I'm trying to build a continuous integration system. Each push to GitHub will trigger a build.
Each build will need to checkout/download the repository for the commit it's processing. I'm trying to find a way to do that that would not take minutes on large repositories (because the build takes a few seconds only…).
Please note that I do not want to store data between builds (that removes the possibility of caching).
The solutions I've explored:
git clone
followed by a checkout of the commit: works but takes minutes for large repositories- git 2.5 supposedly introduced a way to fetch a single commit but I cannot get it to work with GitHub, my guess is that they are not using git 2.5 (Edit: doesn't work with GitHub indeed)
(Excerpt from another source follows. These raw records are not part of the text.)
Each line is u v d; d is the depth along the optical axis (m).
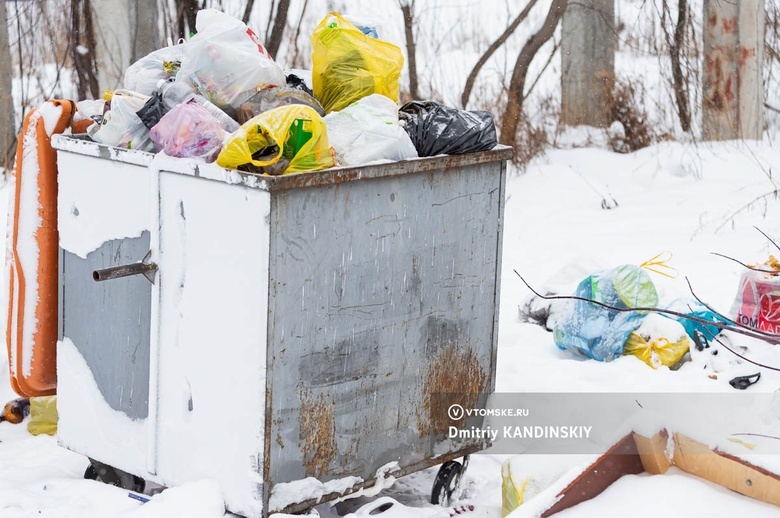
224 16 4.12
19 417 4.88
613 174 10.98
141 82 4.29
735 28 11.84
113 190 3.73
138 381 3.81
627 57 14.25
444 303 3.94
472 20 15.41
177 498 3.52
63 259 3.96
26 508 3.77
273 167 3.40
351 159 3.61
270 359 3.38
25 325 4.07
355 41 4.17
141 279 3.71
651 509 3.41
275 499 3.51
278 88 3.94
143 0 9.57
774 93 13.30
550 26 11.59
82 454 4.11
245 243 3.35
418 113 3.94
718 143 11.81
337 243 3.50
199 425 3.60
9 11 12.36
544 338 5.93
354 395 3.69
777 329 5.65
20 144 3.97
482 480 4.37
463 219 3.93
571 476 3.51
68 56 12.36
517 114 11.61
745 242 8.16
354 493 3.78
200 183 3.44
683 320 5.64
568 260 7.80
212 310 3.49
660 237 8.46
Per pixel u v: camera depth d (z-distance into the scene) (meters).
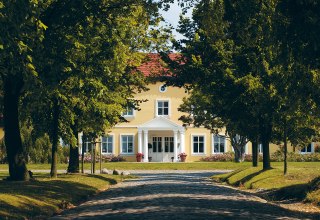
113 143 78.12
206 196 23.33
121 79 37.22
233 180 37.69
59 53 24.83
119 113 38.03
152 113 78.50
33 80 18.78
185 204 18.89
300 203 22.33
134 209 17.47
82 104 34.38
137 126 78.25
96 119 37.25
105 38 27.08
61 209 19.81
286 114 30.14
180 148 77.44
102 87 28.25
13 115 27.97
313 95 19.62
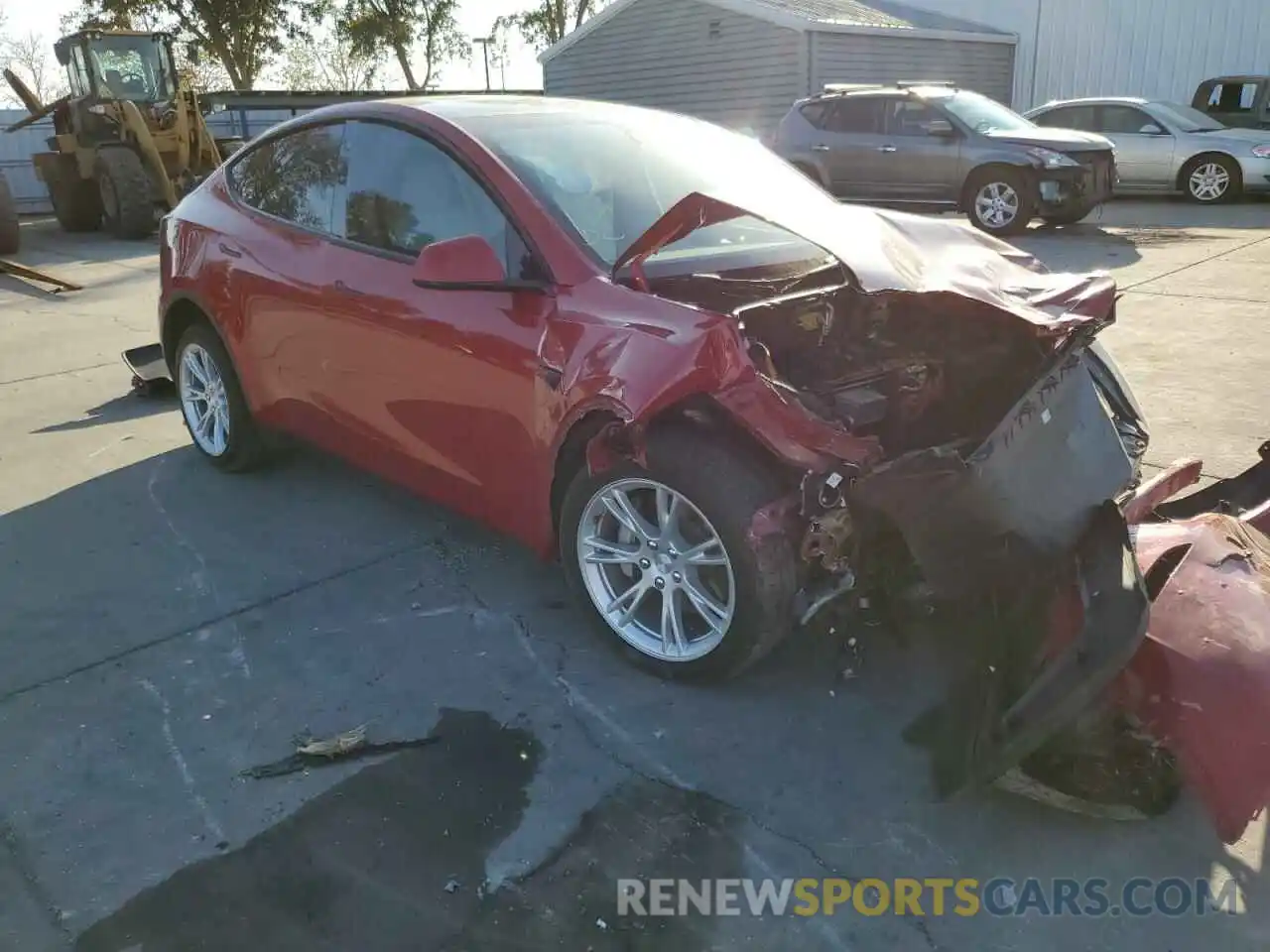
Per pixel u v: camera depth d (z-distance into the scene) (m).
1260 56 17.09
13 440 5.34
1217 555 2.62
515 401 3.19
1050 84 19.62
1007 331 3.03
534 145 3.57
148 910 2.30
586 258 3.14
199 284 4.44
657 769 2.74
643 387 2.72
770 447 2.64
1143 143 14.37
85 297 9.56
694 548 2.99
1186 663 2.30
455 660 3.25
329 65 41.03
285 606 3.60
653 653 3.10
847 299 3.27
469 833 2.52
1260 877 2.37
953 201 12.18
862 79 18.23
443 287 3.14
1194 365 6.14
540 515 3.31
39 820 2.58
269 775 2.73
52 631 3.45
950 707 2.95
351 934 2.23
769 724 2.91
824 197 3.92
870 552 2.95
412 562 3.91
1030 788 2.47
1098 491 2.80
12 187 20.03
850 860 2.43
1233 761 2.21
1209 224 12.21
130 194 13.69
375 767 2.76
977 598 2.69
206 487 4.66
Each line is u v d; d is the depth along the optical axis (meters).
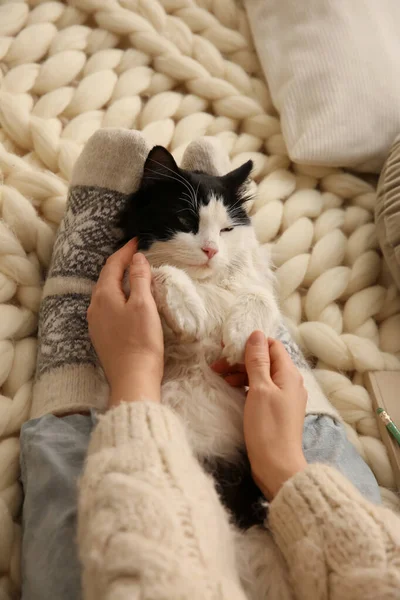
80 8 1.18
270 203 1.10
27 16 1.15
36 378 0.78
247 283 0.82
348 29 1.19
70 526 0.54
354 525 0.44
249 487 0.67
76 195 0.89
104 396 0.72
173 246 0.78
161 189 0.81
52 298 0.83
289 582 0.50
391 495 0.84
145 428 0.49
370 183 1.22
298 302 1.03
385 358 0.98
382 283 1.09
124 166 0.87
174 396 0.70
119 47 1.21
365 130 1.15
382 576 0.41
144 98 1.19
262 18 1.28
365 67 1.17
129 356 0.62
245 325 0.71
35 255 0.92
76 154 1.00
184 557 0.39
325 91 1.15
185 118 1.16
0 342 0.79
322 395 0.86
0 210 0.91
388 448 0.89
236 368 0.73
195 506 0.43
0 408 0.74
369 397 0.94
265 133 1.22
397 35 1.27
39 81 1.08
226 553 0.44
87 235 0.86
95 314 0.68
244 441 0.69
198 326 0.70
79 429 0.67
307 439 0.75
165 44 1.19
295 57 1.20
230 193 0.84
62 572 0.51
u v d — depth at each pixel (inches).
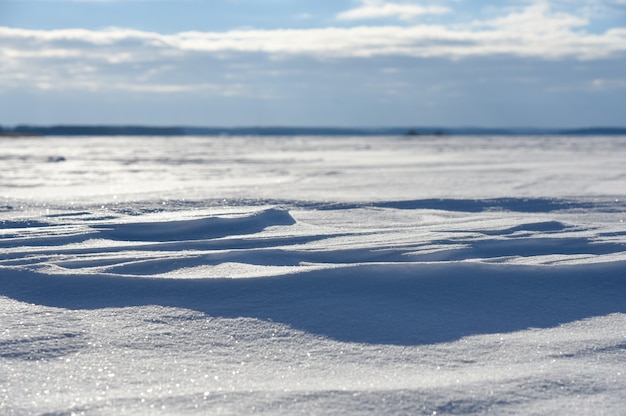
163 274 159.0
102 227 222.7
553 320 131.7
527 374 104.0
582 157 948.6
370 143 2258.9
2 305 133.3
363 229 229.6
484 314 132.8
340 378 102.3
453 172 601.0
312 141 2856.8
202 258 170.4
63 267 164.9
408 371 105.7
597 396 96.7
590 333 125.0
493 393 97.0
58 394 94.8
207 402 92.6
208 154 1262.3
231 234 221.8
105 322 124.6
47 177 581.3
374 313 129.7
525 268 153.7
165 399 93.4
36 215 260.2
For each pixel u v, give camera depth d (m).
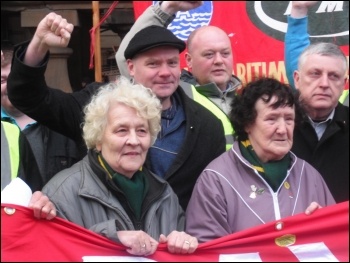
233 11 6.11
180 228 4.06
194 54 5.23
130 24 6.17
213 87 5.10
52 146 4.98
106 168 3.92
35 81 4.18
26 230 3.73
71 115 4.43
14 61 4.16
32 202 3.75
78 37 6.73
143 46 4.40
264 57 6.12
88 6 6.68
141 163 3.92
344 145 4.85
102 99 3.96
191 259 3.83
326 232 3.92
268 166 4.13
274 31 6.11
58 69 6.70
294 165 4.23
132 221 3.90
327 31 6.10
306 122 4.81
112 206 3.85
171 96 4.58
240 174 4.15
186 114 4.51
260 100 4.12
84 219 3.84
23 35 6.89
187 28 6.10
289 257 3.90
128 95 3.93
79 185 3.89
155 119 3.96
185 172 4.41
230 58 5.23
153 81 4.43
- use the GitHub API for git data but I cannot figure out if I can somehow download all files at a revision, and do that efficiently (i.e. avoid a single HTTP request per file) (Edit: it seems GitHub allows to download files as "tree" - not sure what it means - but for large repositories HTTP responses are truncated and they encourage to simply use git… back to square one)
Every other solution I see on GitHub assumes either a recent git version on the server, or that it's fine to clone the repository once but in my case it's not. I'm starting from scratch on every build (because that's a constraint).
So I'm asking in the specific case of GitHub: how can I download (in any way) the code at a specific commit to be able to run continuous integration tools on that commit?